“But their weapons are still here,” Dominic says, observing the unusual sight and trying to make sense of it. “Crossbows!”
Jessup glances at Dominic, who holds a hefty crossbow and a dozen thick arrows.
“Been a long time since I’ve used one of these,” Dominic says. “Our weaponry’s advanced all the way to the Eleventh Century.”
Dominic sizes up the crossbow. “I can finally say that I’m about to go medieval on someone’s ass.” He smirks.
I survey the skeletons. I can’t help but wonder how they even got this far.
Is Lucifer imbuing them with supernatural strength or tapping into humanity’s capacity for power? Is all this carnage a myriad of test-runs, beta tests, and experiments in warfare?
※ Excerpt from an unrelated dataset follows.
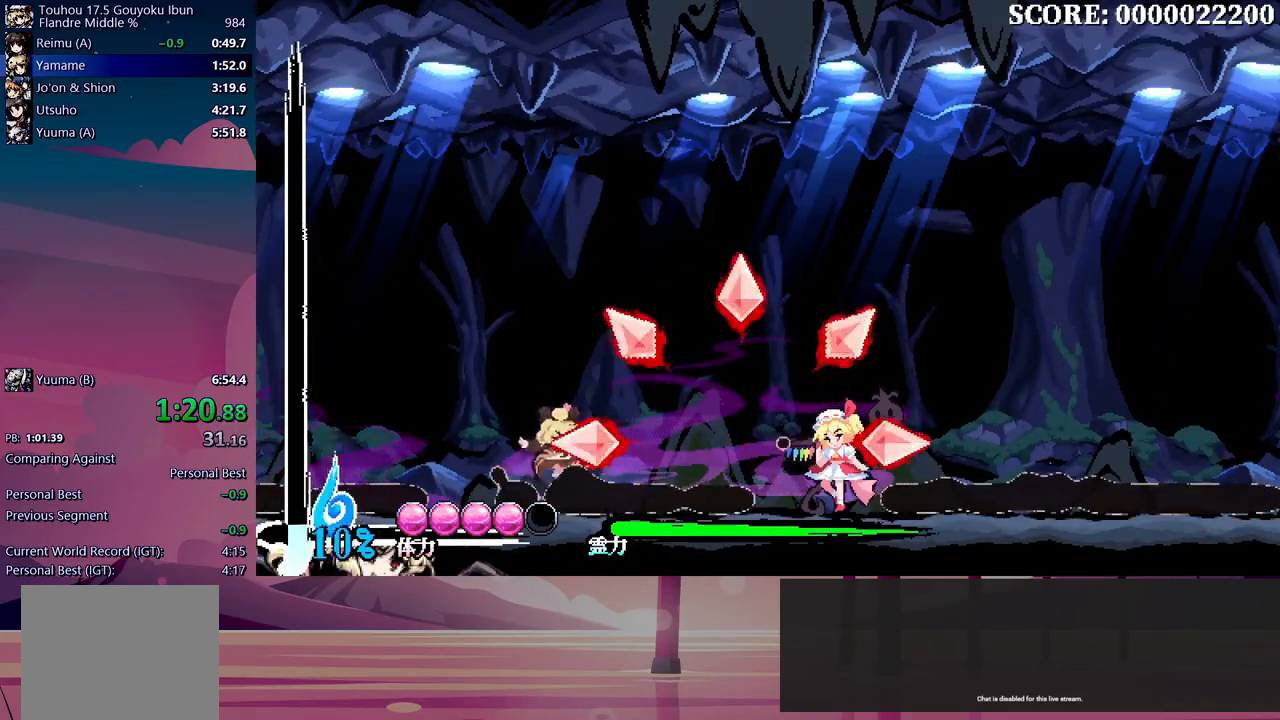
{"buttons": ["DPAD_UP", "DPAD_RIGHT"], "events": []}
The abilities of humans are meant to be suppressed so that they might have a chance to choose righteousness over wickedness. Pride can corrupt even the purest of souls given the right circumstances.
If the Morning Star has found a way to level his warriors up, his army truly will be a force to be reckoned with.
“What happened to them?” I ask.
Michael bends and hoists a piece of leg bone. He studies the curvature of the bleached tibia, the obvious bite marks across most of the bone.
“Looks like they were someone’s lunch,” he answers matter-of-factly.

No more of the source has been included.